Upon examining the fragments of calcite, he noted it “had a single fracture along one of the edges of the base. I tried to divide it in other directions and I succeeded, after several attempts, in extracting its rhomboid nucleus”. Haüy had discovered ‘cleavage’.

By continuing to break calcite into smaller pieces and observing the same step-like feature, he concluded it had the same internal structure regardless of its size.

Prior to Haüy’s research, the understanding of crystal structure was limited to external morphology. An example of this is the important contribution Nicolas Steno made to the world of mineralogy with his observation that for a particular mineral, the angles between corresponding faces of a crystal are constant regardless of size, origin, or habit.

Following his observations of how crystals cleaved, Haüy devised that all crystals were periodic, with a repetitive pattern formed by the stacking of what he termed molécules intégrantes or integral molecules.

These ‘integral molecules’ are known to be unit cells.
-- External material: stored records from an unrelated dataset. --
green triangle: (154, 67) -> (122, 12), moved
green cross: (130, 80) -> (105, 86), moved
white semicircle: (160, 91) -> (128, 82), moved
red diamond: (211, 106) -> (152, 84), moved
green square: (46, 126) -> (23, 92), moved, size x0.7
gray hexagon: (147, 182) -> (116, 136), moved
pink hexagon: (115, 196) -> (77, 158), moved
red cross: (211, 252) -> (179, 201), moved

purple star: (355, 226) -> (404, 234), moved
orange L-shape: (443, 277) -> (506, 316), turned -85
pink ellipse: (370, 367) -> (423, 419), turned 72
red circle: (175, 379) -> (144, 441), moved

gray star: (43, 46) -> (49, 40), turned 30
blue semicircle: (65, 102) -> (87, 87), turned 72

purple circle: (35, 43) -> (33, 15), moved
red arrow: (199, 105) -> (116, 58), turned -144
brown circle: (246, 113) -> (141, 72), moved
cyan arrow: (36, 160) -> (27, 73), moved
A unit cell is, by today’s definition, ‘the smallest unit of a structure that can be infinitely repeated to generate the whole structure’ of a crystal.

This explanation demonstrated that the external morphology of a crystal was an expression of its internal order and was enabled sense to be made of the different habits (different shapes) the same mineral may display.

For example, both an octahedral diamond and the much rarer cubic diamond have the same unit cell that has been stacked differently internally on an atomic level to achieve two different shapes externally.

This revelation contributed immensely to the separation and identification of minerals, as well as further developments in crystal symmetry.

Throughout his career, Haüy published various works contributing to crystallography and other realms of science, including the four-volume Traité de Mineralogie (1801).

Accompanying this Traité was a fifth volume – an atlas – complete with almost 600 diagrams and illustrations of the many crystal structures he had identified.

Believed to be the same structures depicted in this volume, Haüy also had 597 crystallographic shapes commissioned as wooden models.

This was done to showcase the three-dimensional nature of each structure – a teaching practice many student gemmologists still encounter and appreciate today.

Reading of his contributions to the field of crystallography, some may think Haüy’s work to be a bit detached from gemmological practice today. However, as any good gemmologist would know, it is this understanding of a crystal’s internal structure that allows us to separate one gemstone from another.

Haüy’s ground-breaking study opened the door for researchers to recognise cleavage and planes of weakness, to predict in which directions a gemstone may appear different colours (pleochroism), or to understand how light may interact with a gemstone, just to name a few of the properties dependent on crystal structure.